3334E – Restoration and Eighteenth-Century Literature

This course will introduce you to a tumultuous age of trenchant satire, witty sexual comedy, and public controversy. Topics covered will include: the emergence of the modern novel, the rise of the woman author, and the relationship between nature, the imagination, and sensibility.

Fall/Winter 3334E / 001 L. Maynard Syllabus

3444E - Nineteenth-Century Literature

From revolution to evolution, this course explores how Romantic and Victorian literature shaped the modern world. Through the study of major novelists, poets, essayists, and dramatists, we will consider issues such as nature and imagination, science and rationalism, gender and sexuality, nation and empire, industry and work, prophecy and vision. 

Fall/Winter 3444E / 001 J. Devereux Syllabus
Fall/Winter 3444E / 002 (Evening) P. Thoms Syllabus

3554E - Twentieth Century British and Irish Literature

This course is framed by the question “What does it mean to be modern?” To answer this question, we will explore problems of history, language, and genre in the work of writers like T.S. Eliot, James Joyce, Virginia Woolf, Mina Loy, Samuel Beckett, Jean Rhys, Julian Barnes, and Jeanette Winterson.

Fall/Winter 3554E / 001 A. Lee Syllabus
Fall/Winter 3554E / 002 J. Boulter Syllabus

3556E - Twentieth Century Drama

The modern period is marked by a number of social, political, and aesthetic tensions.

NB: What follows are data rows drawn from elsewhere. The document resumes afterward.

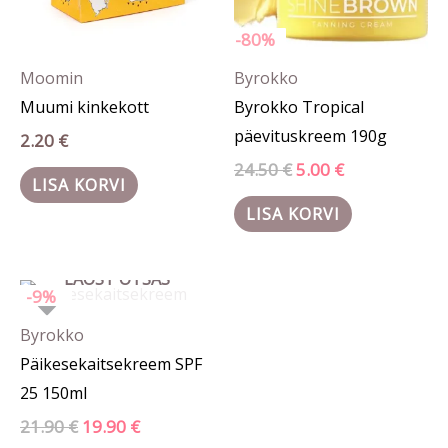
-80%
Moomin
Byrokko
Muumi kinkekott
Byrokko Tropical
päevituskreem 190g
2.20
€
24.50
€
5.00
€
LISA KORVI
LISA KORVI
LAOST OTSAS
Algne
Praegune
-9%
hind
hind
oli:
on:
Byrokko
21.90 €.
19.90 €.
Päikesekaitsekreem SPF
25 150ml
21.90
€
19.90
€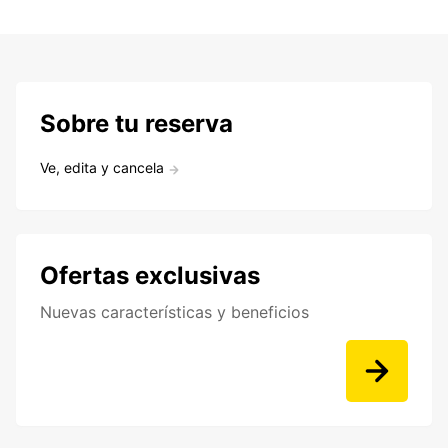
Sobre tu reserva
Ve, edita y cancela
Ofertas exclusivas
Nuevas características y beneficios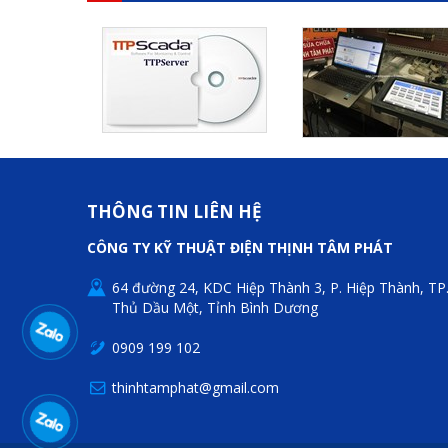
THÔNG TIN LIÊN HỆ
CÔNG TY KỸ THUẬT ĐIỆN THỊNH TÂM PHÁT
64 đường 24, KDC Hiệp Thành 3, P. Hiệp Thành, TP
Thủ Dầu Một, Tỉnh Bình Dương
0909 199 102
thinhtamphat@gmail.com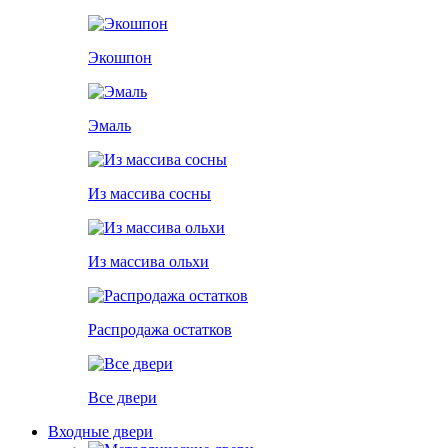
Экошпон
Эмаль
Из массива сосны
Из массива ольхи
Распродажа остатков
Все двери
Входные двери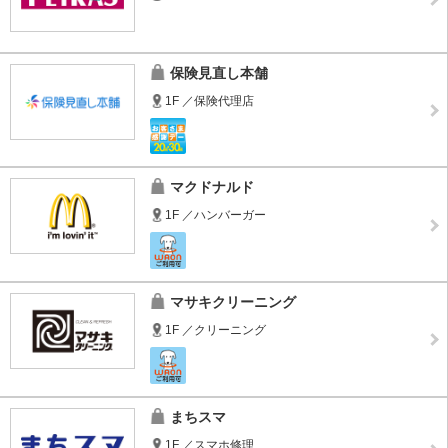
保険見直し本舗
1F ／保険代理店
マクドナルド
1F ／ハンバーガー
マサキクリーニング
1F ／クリーニング
まちスマ
1F ／スマホ修理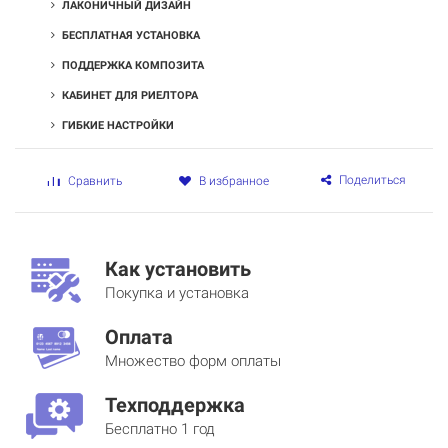
ЛАКОНИЧНЫЙ ДИЗАЙН
БЕСПЛАТНАЯ УСТАНОВКА
ПОДДЕРЖКА КОМПОЗИТА
КАБИНЕТ ДЛЯ РИЕЛТОРА
ГИБКИЕ НАСТРОЙКИ
Поделиться
Сравнить
В избранное
Как установить
Покупка и установка
Оплата
Множество форм оплаты
Техподдержка
Бесплатно 1 год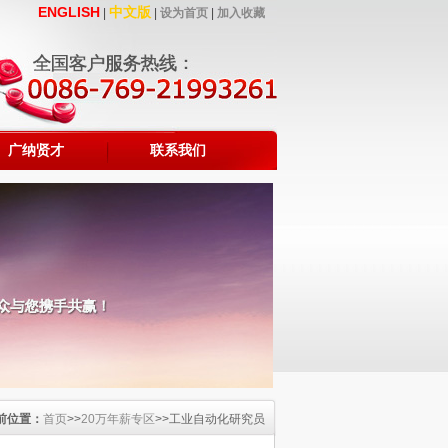
ENGLISH
中文版
|
|
设为首页
|
加入收藏
广纳贤才
联系我们
前位置：
首页
>>
20万年薪专区
>>工业自动化研究员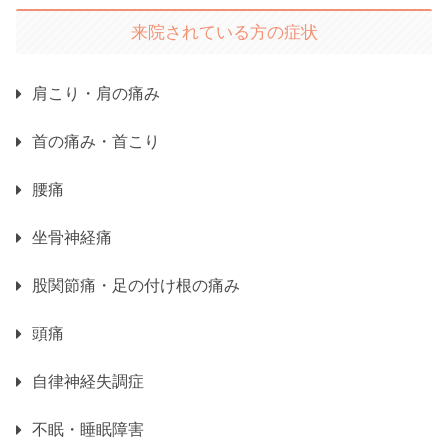
来院されている方の症状
肩こり・肩の痛み
首の痛み・首こり
腰痛
坐骨神経痛
股関節痛・足の付け根の痛み
頭痛
自律神経失調症
不眠・睡眠障害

How does theatre remain relevant amidst these pressures, especially as the stage gives way first to the cinema, then to the TV screen, and now to the internet? We will look at texts both canonical and non-canonical, spanning 1890 to the present day.

Fall/Winter 3556E / 001 K. Solga Syllabus

3666F - American Drama

What is America, as a theatrical idea? How does the stage reflect the nation, its myths and aspirations? This course explores theatre as a “public art” form in the modern and contemporary United States, reading a variety of dramatists that may include Hansberry, Kushner, Miller, O’Neill, Parks, Williams, and Wilson.

Fall 2014 3666F / 001 Z. McHeimech Syllabus

3776G - Canadian Drama

What does it mean to “perform” being Canadian? How does the stage help us to evolve a definition of this nation? Should it? This course examines Canada’s comparatively young dramatic tradition, its present, its future, and our role in its making, with a strong emphasis on in-class, group-based performance work.

Winter 2015 3776G / 001 M. Hartley Syllabus

3880G - First Nations Literatures (cross-listed with First Nations 3880G)

This course will introduce students to a diverse range of Indigenous cultural practices, primarily North American, which might include oral narratives, writings, and visual and performance materials. Students will also consider how these practices both shape and are shaped by specific historical and geographical contexts.

Winter 2015 3880G / 001 P. Wakeham Syllabus

3882G -Topics in Postcolonial Literature:
Postcolonial Criticism and Late Twentieth-Century African Literatures

This course will be broad enough to provide an introduction to Postcolonial Literature, but narrower in focus than English 2310E. It may concentrate on a particular geographical area, or use some other principle of selection. Consult the Department for offerings. 

Winter 2015 3882G / 001 L. Schenstead-Harris Syllabus

3998E - Creative Writing Workshop

A workshop intended to develop skills in creative writing through individually supervised assignments. Students should expect to produce a substantial quantity of work. Enrollment limited.